A deputada Erika Hilton (PSOL) voltou a movimentar o debate político com um projeto de lei que promete causar barulho em Brasília. A proposta dela quer garantir dupla licença-maternidade de 120 dias em casos de maternidade compartilhada entre duas mulheres — a gestante e a não gestante.
Na prática, isso significa que ambas as mães teriam os mesmos direitos trabalhistas e previdenciários, como estabilidade no emprego, afastamento remunerado, direito à amamentação e tudo mais que já é previsto hoje para mães biológicas. Uma tentativa clara de modernizar a legislação e reconhecer diferentes formas de família que existem no Brasil atual.
De acordo com o texto apresentado, esse direito poderá ser comprovado de várias formas: registro civil de filiação, união estável ou até casamento civil entre as duas mães. O projeto também permite que a licença seja concedida individualmente, sem afetar o cargo ou o salário de nenhuma delas. Além disso, o afastamento ainda poderia ser prorrogado por mais 60 dias, seguindo o que já está previsto em leis federais atuais.
Um dos pontos mais interessantes da proposta é que ela não se limita apenas à gestação biológica. O benefício se estenderia também à mãe não gestante em casos de adoção, reprodução assistida, gestação compartilhada ou até filiação afetiva, aquela em que há vínculo emocional e familiar, mesmo sem laço genético. Em outras palavras, Erika quer acabar com a exclusividade da licença para a mãe que gerou a criança — uma mudança que, segundo ela, é urgente.
Na justificativa do projeto, a deputada diz que a medida tenta corrigir uma falha grave na legislação atual, que acaba impedindo a mãe não gestante de exercer plenamente a maternidade. Segundo ela, a falta de licença para essa mãe restringe o convívio com o bebê e atrapalha o desenvolvimento da criança nos primeiros meses de vida — período considerado essencial para o vínculo familiar.
Erika ainda lembra que o STF (Supremo Tribunal Federal) já reconheceu a união homoafetiva como entidade familiar e chegou a decidir, em alguns casos, que a mãe não gestante também tem direito a uma licença. Mas, até hoje, essa licença costuma durar apenas o tempo equivalente à licença-paternidade, que é bem mais curta — geralmente de cinco a vinte dias, dependendo da empresa. O novo projeto, portanto, busca igualar esse direito de forma definitiva e nacional.

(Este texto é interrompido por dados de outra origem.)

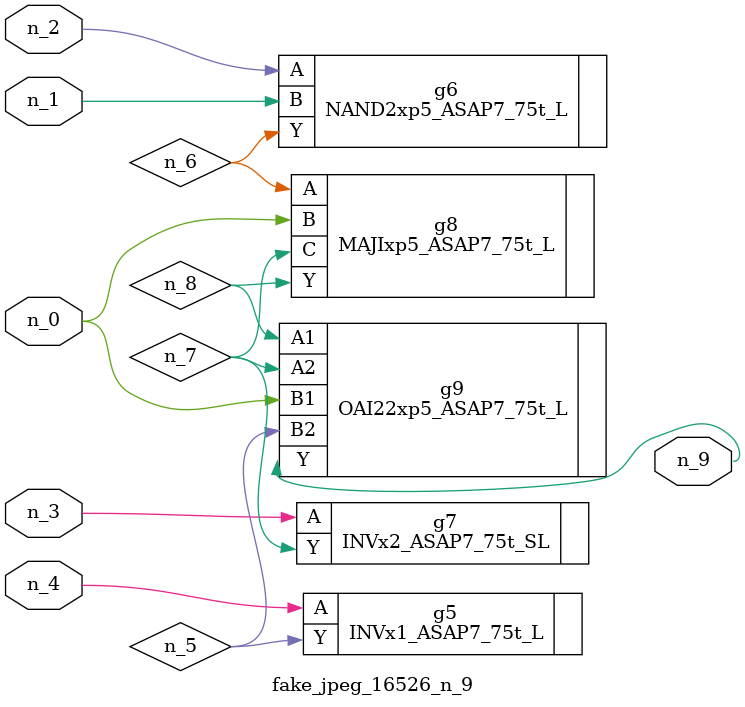
<source format=v>
module fake_jpeg_16526_n_9 (n_3, n_2, n_1, n_0, n_4, n_9);

input n_3;
input n_2;
input n_1;
input n_0;
input n_4;

output n_9;

wire n_8;
wire n_6;
wire n_5;
wire n_7;

INVx1_ASAP7_75t_L g5 ( 
.A(n_4),
.Y(n_5)
);

NAND2xp5_ASAP7_75t_L g6 ( 
.A(n_2),
.B(n_1),
.Y(n_6)
);

INVx2_ASAP7_75t_SL g7 ( 
.A(n_3),
.Y(n_7)
);

MAJIxp5_ASAP7_75t_L g8 ( 
.A(n_6),
.B(n_0),
.C(n_7),
.Y(n_8)
);

OAI22xp5_ASAP7_75t_L g9 ( 
.A1(n_8),
.A2(n_7),
.B1(n_0),
.B2(n_5),
.Y(n_9)
);


endmodule
</source>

A parlamentar também faz uma comparação com o que já acontece em outros países. Ela cita exemplos de nações como Espanha, Finlândia, Suécia e Reino Unido, que adotaram modelos de licença parental igualitária, permitindo que pais e mães compartilhem o tempo de cuidado com o bebê de forma equilibrada. Para Erika, o Brasil precisa seguir o mesmo caminho, alinhando-se às políticas modernas de igualdade de gênero e proteção integral da infância.
O projeto ainda deve passar por análise nas comissões da Câmara antes de ir ao plenário. E, claro, promete levantar discussões acaloradas entre parlamentares mais conservadores e os que defendem a ampliação de direitos às famílias homoafetivas.

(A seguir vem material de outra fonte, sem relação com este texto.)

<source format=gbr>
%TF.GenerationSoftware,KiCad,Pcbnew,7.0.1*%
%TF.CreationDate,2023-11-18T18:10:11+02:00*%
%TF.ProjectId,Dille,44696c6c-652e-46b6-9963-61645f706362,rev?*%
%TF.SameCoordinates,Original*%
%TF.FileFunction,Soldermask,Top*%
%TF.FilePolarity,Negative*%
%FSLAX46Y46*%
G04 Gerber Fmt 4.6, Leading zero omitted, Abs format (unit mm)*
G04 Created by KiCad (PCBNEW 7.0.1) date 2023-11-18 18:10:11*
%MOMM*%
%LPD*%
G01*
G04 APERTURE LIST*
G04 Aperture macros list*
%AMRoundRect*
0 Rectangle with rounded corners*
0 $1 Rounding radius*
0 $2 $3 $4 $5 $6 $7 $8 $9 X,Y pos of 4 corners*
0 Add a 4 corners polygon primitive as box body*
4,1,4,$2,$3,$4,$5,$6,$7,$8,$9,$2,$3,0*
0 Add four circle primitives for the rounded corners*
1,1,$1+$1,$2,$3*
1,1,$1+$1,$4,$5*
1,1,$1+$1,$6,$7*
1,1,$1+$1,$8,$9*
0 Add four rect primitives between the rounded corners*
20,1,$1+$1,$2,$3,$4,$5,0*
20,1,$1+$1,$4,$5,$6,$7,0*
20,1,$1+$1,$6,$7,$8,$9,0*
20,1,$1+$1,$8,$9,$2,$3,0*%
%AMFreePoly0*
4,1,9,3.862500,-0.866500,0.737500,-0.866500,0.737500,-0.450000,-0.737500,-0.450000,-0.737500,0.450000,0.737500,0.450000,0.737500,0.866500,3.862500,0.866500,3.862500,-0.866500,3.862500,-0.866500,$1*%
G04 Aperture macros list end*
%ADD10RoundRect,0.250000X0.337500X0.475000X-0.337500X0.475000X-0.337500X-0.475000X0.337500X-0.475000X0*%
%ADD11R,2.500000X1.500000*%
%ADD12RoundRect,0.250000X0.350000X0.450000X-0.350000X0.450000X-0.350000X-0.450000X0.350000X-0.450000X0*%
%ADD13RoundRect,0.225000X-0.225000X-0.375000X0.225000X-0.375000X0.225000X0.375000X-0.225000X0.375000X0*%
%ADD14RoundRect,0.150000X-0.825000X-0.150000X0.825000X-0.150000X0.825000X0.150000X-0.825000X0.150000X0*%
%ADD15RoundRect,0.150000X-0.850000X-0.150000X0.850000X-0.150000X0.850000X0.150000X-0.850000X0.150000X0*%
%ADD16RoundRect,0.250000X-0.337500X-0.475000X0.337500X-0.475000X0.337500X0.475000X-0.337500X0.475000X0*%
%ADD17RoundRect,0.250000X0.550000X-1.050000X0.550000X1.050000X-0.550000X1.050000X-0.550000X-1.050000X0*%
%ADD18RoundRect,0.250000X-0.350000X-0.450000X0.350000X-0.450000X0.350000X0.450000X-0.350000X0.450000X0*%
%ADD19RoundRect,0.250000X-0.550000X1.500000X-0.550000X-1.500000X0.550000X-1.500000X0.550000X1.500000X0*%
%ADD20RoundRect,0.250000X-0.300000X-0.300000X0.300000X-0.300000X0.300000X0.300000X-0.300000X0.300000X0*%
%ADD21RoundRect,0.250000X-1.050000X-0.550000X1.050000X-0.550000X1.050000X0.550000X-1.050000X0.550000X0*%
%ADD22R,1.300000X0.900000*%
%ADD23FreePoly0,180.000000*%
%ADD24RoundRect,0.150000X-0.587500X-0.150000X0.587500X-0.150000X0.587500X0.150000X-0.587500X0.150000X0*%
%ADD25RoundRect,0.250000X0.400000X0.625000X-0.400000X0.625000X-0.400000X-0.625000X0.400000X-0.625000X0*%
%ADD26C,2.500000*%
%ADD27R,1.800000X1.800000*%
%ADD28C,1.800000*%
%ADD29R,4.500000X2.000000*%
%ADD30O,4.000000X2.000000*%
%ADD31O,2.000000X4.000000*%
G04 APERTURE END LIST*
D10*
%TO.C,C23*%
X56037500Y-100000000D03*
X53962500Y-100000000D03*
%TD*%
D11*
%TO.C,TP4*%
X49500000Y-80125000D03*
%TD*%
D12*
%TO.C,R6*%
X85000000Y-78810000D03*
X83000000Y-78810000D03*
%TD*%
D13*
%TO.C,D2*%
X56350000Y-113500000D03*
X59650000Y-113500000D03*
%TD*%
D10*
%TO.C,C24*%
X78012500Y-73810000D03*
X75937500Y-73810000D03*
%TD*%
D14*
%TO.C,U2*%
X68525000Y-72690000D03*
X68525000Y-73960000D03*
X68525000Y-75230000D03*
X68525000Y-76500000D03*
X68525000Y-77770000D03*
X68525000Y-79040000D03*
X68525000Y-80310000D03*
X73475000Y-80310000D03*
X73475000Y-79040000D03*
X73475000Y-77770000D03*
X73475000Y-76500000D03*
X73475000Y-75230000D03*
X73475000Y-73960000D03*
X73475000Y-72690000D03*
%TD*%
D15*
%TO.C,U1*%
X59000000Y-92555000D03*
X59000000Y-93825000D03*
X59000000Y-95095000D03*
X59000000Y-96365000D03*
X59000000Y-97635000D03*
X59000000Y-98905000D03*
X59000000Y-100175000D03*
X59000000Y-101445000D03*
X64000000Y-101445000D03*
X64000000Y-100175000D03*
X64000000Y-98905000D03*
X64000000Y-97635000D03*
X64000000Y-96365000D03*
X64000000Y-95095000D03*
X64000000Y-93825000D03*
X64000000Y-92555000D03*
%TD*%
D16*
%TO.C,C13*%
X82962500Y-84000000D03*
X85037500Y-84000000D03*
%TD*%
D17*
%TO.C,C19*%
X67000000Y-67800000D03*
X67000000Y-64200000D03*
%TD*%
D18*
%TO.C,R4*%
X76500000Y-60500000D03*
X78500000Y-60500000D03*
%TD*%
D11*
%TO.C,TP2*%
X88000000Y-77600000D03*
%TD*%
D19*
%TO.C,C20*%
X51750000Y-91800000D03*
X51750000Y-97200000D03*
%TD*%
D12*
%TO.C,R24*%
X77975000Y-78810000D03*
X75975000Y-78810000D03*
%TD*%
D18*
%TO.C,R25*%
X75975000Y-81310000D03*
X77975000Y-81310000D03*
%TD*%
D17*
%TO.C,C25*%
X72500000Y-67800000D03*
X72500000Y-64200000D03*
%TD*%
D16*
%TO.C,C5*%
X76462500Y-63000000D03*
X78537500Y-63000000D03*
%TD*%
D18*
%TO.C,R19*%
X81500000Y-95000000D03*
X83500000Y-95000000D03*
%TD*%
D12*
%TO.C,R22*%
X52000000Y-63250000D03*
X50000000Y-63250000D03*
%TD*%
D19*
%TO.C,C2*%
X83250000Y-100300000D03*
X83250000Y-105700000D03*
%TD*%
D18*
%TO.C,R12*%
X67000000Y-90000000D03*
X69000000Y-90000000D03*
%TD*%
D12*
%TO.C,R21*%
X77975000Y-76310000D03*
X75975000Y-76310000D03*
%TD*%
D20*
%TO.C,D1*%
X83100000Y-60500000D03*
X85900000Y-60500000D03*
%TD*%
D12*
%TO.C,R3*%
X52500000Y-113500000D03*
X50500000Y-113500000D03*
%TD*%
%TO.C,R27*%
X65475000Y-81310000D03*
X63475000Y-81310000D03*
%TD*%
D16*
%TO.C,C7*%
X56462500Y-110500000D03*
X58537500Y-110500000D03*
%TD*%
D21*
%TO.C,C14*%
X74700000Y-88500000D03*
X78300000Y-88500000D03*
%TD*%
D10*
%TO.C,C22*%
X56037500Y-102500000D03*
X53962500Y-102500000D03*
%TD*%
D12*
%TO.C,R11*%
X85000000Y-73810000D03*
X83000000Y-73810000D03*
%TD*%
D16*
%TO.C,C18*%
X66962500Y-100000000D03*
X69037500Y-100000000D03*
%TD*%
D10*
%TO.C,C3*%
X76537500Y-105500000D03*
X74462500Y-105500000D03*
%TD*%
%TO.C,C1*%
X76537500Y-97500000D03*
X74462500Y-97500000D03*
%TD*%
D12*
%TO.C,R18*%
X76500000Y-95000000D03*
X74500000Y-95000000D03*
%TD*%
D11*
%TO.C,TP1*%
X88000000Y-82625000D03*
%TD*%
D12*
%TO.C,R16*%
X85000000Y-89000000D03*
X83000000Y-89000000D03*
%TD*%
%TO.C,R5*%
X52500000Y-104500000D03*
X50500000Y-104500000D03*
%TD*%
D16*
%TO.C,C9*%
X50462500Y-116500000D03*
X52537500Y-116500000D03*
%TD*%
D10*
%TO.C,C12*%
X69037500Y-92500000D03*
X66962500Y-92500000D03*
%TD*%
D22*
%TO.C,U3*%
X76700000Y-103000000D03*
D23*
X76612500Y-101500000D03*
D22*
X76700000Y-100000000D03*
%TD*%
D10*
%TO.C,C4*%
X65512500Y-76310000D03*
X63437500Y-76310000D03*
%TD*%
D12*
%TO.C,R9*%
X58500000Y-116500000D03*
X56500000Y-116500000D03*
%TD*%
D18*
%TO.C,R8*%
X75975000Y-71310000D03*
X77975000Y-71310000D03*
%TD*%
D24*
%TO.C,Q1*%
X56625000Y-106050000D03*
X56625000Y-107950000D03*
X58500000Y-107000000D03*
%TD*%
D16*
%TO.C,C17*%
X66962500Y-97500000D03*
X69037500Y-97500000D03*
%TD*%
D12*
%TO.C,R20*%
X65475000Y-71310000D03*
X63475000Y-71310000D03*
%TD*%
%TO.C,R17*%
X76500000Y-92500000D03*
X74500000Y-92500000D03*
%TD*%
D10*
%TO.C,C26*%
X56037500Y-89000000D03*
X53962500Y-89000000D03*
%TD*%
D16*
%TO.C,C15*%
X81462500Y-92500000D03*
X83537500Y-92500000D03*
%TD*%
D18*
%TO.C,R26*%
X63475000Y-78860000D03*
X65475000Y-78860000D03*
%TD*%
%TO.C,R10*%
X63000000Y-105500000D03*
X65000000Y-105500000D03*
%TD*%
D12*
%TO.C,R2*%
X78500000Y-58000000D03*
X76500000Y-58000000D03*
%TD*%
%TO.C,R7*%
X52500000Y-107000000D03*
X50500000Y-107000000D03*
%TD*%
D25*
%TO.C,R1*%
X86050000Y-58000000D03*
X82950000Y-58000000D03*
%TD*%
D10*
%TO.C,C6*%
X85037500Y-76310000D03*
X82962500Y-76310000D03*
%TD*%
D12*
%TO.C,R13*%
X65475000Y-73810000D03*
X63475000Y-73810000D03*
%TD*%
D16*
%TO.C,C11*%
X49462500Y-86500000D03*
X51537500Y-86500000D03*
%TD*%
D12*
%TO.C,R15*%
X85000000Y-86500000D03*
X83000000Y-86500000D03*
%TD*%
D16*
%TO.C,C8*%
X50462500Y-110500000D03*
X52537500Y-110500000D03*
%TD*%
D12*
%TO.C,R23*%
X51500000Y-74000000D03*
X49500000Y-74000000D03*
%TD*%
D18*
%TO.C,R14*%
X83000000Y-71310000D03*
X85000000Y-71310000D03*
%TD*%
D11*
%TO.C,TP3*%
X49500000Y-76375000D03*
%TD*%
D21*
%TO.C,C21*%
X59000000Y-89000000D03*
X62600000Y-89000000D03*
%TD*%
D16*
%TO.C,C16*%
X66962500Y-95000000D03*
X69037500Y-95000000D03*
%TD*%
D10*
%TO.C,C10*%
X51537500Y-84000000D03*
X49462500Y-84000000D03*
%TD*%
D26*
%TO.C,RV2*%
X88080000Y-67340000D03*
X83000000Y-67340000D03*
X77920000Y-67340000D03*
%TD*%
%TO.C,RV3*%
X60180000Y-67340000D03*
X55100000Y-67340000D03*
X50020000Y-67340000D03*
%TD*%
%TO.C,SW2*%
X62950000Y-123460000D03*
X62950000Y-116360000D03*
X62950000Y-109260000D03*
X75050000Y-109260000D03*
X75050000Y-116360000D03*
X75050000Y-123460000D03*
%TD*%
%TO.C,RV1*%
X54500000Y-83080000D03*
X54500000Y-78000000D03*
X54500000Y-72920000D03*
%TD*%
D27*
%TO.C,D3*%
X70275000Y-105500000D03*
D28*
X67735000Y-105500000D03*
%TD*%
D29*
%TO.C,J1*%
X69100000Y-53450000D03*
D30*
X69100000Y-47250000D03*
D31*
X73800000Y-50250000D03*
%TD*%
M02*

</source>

Em tempos em que se fala tanto sobre diversidade, representatividade e novas configurações familiares, a proposta de Erika Hilton parece chegar no momento certo. Resta saber se o Congresso — ainda dominado por uma bancada mais tradicional — vai abraçar essa ideia ou colocar mais uma vez o freio em um avanço social que, para muitos, já passou da hora de acontecer.
De um jeito ou de outro, o debate está lançado. E, goste-se ou não, é inegável que esse tipo de iniciativa ajuda a empurrar o país para frente, tocando em temas que antes eram varridos pra debaixo do tapete.